その手の筋肉は緊張し、ぎしぎしと少しずつ動く。

その浮き出た細い筋肉から、田堂の母の複雑な思いがわかる。

我が子の口を塞ぎたくない。

しかし、我が子が大声を出せば、皆に迷惑がかかる。

田堂の息子の口元に少しテープを近づけると、ほんの少し遠ざかる。


二つの意思が相反しているように窺い知れた。

田堂の母の表情は情意が現れる度に顔を歪ませて、息子から目をそらす。

田堂の息子は、ぱちぱちと素早く瞬きして、母を見る。

遂に、田堂の母は、息子の口にテープを付け始めた。

田堂の息子の左頬からゆっくりと口元を覆っていく。

左の口角まで貼った時、田堂の母の手が止まる。

その手は震えを抑えるので精一杯だった。

田堂の母は、情意を捨てるように強く瞼を閉じる。

田堂の母の瞼に隠しきれなかった涙がほろりと滴る。

田堂の母は強く瞼を閉じたまま目を開けない。

私も自然と目を閉じた。

暗闇だった。

瞼の内側にランタンの火が僅かに揺らめくだけで何も無かった。

このまま眠ってしまいたかった。

目が覚めた時に、嫌な夢を見たよと家族に話している想像が暗闇に上映される。

それを聞いた妻も娘も、笑顔が溢れた、幸せが走馬灯のように上映される。

「どうしたの」

突然、こもった声が聞こえ、上映会は幕を閉じた。

舌が固く、思うように動かず、上手く発音できない声。

それを聞いた私は、はっと目を開ける。

その声は、田堂の息子だった。

田堂の母も涙に濡れた目を大きくして驚いている。

「どうしたの」

「どうしたの」

田堂の息子は繰り返し言う。

「なんでも無いわよ。
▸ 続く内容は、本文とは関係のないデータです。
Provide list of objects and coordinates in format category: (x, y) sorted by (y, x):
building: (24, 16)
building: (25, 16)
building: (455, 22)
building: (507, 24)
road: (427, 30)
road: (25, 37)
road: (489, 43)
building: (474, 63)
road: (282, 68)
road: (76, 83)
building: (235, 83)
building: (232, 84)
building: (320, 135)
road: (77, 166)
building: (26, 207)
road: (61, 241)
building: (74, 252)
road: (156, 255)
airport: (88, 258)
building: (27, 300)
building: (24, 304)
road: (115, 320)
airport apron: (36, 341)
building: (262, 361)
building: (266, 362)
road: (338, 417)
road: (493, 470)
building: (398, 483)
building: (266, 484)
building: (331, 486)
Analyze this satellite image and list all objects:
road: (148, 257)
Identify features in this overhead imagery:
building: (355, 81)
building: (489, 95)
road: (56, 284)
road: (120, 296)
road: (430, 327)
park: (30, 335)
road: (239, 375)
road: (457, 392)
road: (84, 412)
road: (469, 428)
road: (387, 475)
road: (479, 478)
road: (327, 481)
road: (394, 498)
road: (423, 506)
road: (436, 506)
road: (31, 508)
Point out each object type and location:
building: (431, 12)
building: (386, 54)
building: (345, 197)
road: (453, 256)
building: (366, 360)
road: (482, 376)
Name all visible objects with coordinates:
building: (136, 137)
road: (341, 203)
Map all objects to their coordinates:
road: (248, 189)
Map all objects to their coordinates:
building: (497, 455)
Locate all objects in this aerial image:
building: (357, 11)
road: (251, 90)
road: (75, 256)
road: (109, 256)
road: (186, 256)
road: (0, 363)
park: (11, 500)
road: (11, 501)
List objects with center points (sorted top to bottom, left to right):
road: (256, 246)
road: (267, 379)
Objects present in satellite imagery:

だめね、私。私が強くなくちゃ。私が強くなくちゃいけないのにね」

田堂の母は奥歯を噛み締める。

しかし、堪えようとすればする程、涙が溢れ出る。

「どうしたの、お母さん」

田堂の息子は上手く動かない舌で言う。

田堂の母は噛み締める歯の隙間から、堪えきれない涙声が漏れる。

「ねえ、皆聞いて、何年ぶりかしら。この子が、お母さんって呼んだわ」

田堂の母の目から、ほろほろと涙が頬を伝い、止まらない。

その涙は、田堂の息子の膝に滴る。